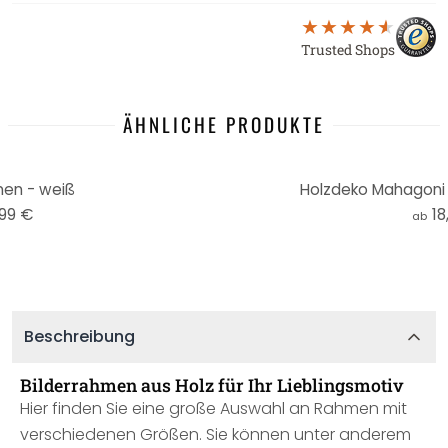
Trusted Shops
ÄHNLICHE PRODUKTE
men - weiß
Holzdeko Mahagoni 
,99 €
18
ab
Beschreibung
Bilderrahmen aus Holz für Ihr Lieblingsmotiv
Hier finden Sie eine große Auswahl an Rahmen mit
verschiedenen Größen. Sie können unter anderem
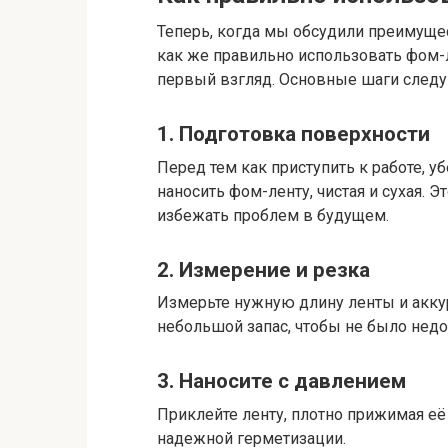
Теперь, когда мы обсудили преимущес
как же правильно использовать фом-ле
первый взгляд. Основные шаги след
1. Подготовка поверхности
Перед тем как приступить к работе, у
наносить фом-ленту, чистая и сухая.
избежать проблем в будущем.
2. Измерение и резка
Измерьте нужную длину ленты и аккур
небольшой запас, чтобы не было нед
3. Наносите с давлением
Приклейте ленту, плотно прижимая её
надежной герметизации.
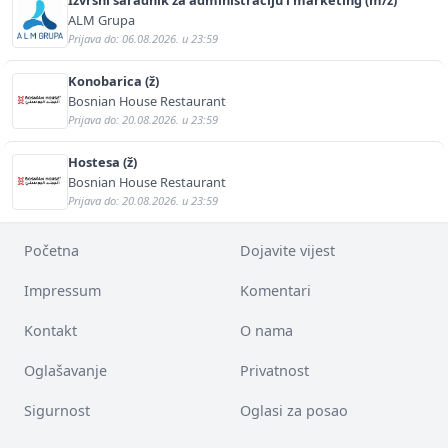
ALM Grupa
Prijava do: 06.08.2026. u 23:59
Konobarica (ž)
Bosnian House Restaurant
Prijava do: 20.08.2026. u 23:59
Hostesa (ž)
Bosnian House Restaurant
Prijava do: 20.08.2026. u 23:59
Početna
Dojavite vijest
Impressum
Komentari
Kontakt
O nama
Oglašavanje
Privatnost
Sigurnost
Oglasi za posao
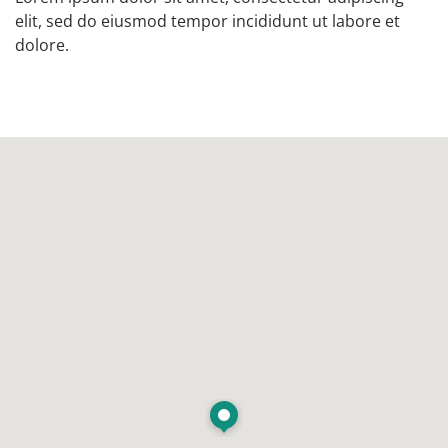
elit, sed do eiusmod tempor incididunt ut labore et
dolore.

- [Problem requirements] From the listing above, copy every line that holds the string "ленту".

- [Written answer]
наносить фом-ленту, чистая и сухая.
Приклейте ленту, плотно прижимая её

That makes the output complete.